**Task details**
Rewrite the data below, replacing every "pose" with "view" and leaving everything else unchanged. Leave the pictures out of your answer.

**Information given**
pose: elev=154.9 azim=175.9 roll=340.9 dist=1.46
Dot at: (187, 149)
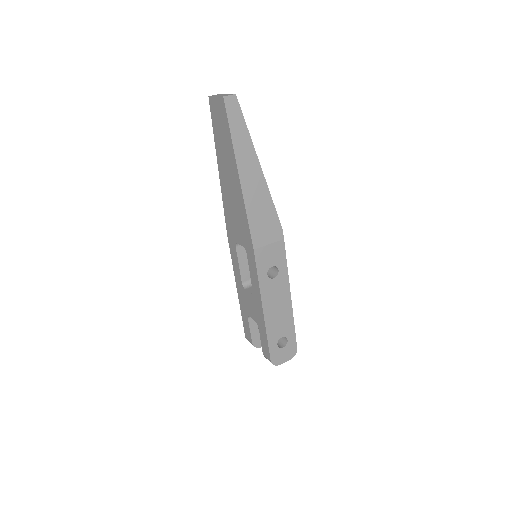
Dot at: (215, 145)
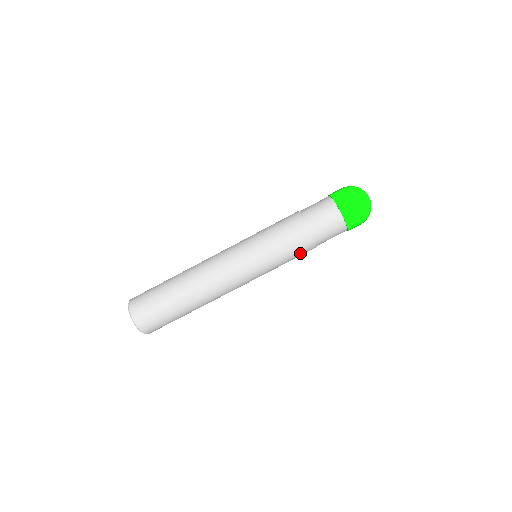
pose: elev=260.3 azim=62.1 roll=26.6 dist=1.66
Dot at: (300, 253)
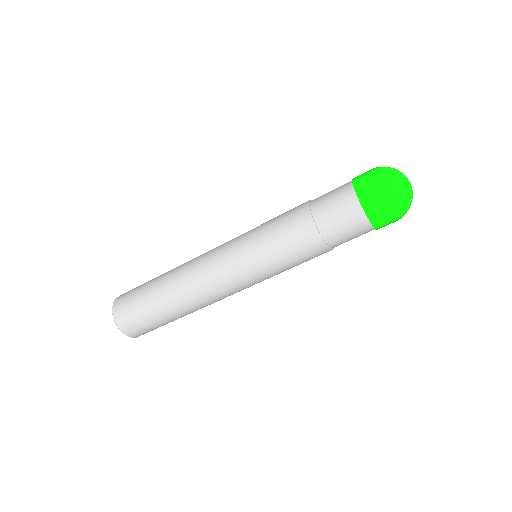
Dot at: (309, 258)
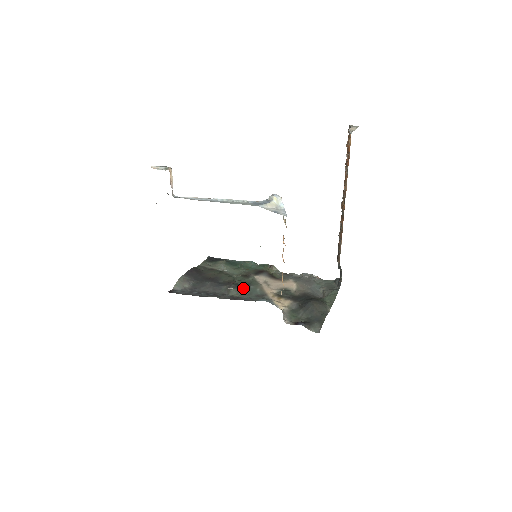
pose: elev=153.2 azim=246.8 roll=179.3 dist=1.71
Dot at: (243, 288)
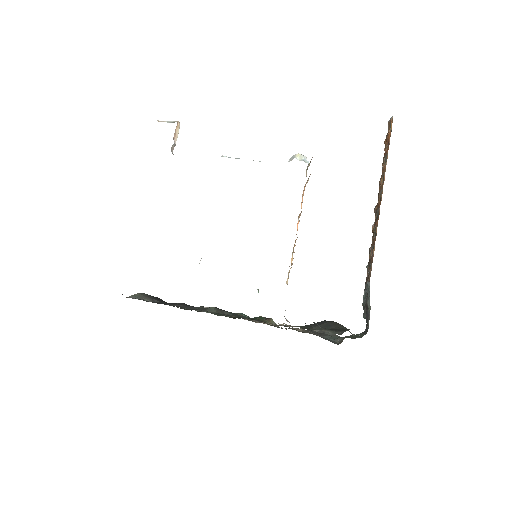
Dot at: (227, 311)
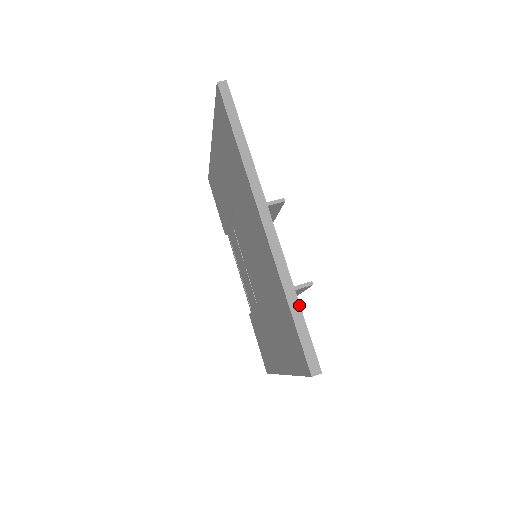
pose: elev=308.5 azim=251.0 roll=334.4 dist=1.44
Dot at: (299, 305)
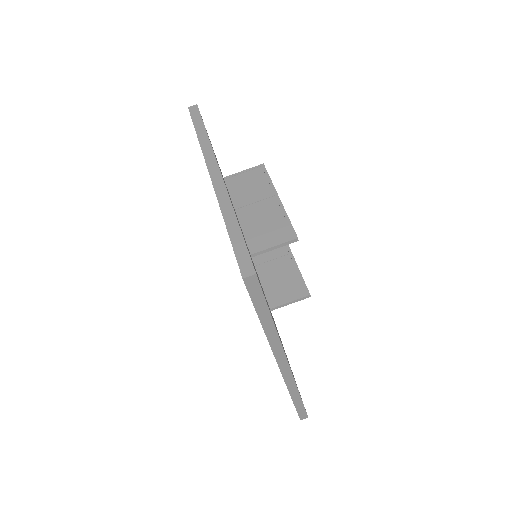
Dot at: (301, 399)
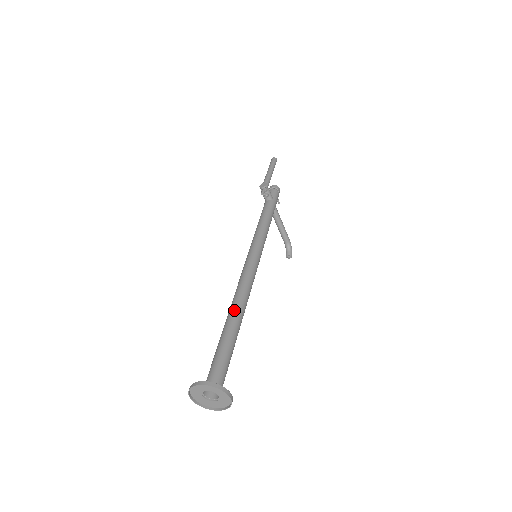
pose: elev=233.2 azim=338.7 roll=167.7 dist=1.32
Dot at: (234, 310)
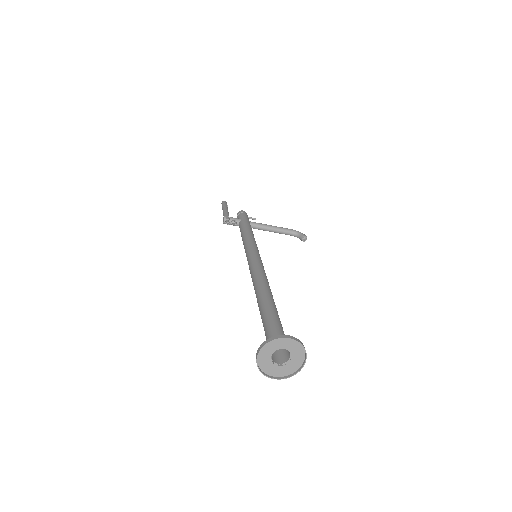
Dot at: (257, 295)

**Finished answer**
view: elev=154.9 azim=175.9 roll=340.9 dist=1.46
Dot at: (187, 149)
Dot at: (215, 145)
view: elev=260.3 azim=62.1 roll=26.6 dist=1.66
Dot at: (300, 253)
Dot at: (309, 258)
view: elev=153.2 azim=246.8 roll=179.3 dist=1.71
Dot at: (243, 288)
Dot at: (227, 311)
view: elev=308.5 azim=251.0 roll=334.4 dist=1.44
Dot at: (299, 305)
Dot at: (301, 399)
view: elev=233.2 azim=338.7 roll=167.7 dist=1.32
Dot at: (234, 310)
Dot at: (257, 295)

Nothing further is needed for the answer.